-- TASK DIRECTIONS --
Convert everything from the line containing "left hip: (586, 313, -3)" down to the last of the items into a two-column CSV headed keypoint and position. Give one row per line, with each field in double quotes and any line breaks replaced by spaces.

━━━━

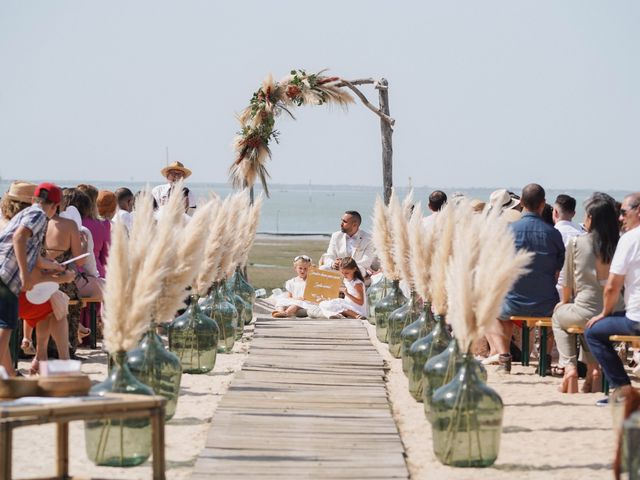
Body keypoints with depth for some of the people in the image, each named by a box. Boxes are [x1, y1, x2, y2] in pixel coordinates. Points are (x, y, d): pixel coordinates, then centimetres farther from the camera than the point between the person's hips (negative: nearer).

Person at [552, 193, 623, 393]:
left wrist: (565, 302, 26)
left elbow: (567, 280, 5)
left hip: (586, 313, -3)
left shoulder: (576, 243, -8)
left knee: (558, 315, 31)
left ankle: (569, 366, 15)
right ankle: (593, 367, 23)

━━━━

-- SOLUTION TO THIS TASK --
keypoint,position
"left hip:","(586, 313, -3)"
"left shoulder:","(576, 243, -8)"
"left knee:","(558, 315, 31)"
"left ankle:","(569, 366, 15)"
"right ankle:","(593, 367, 23)"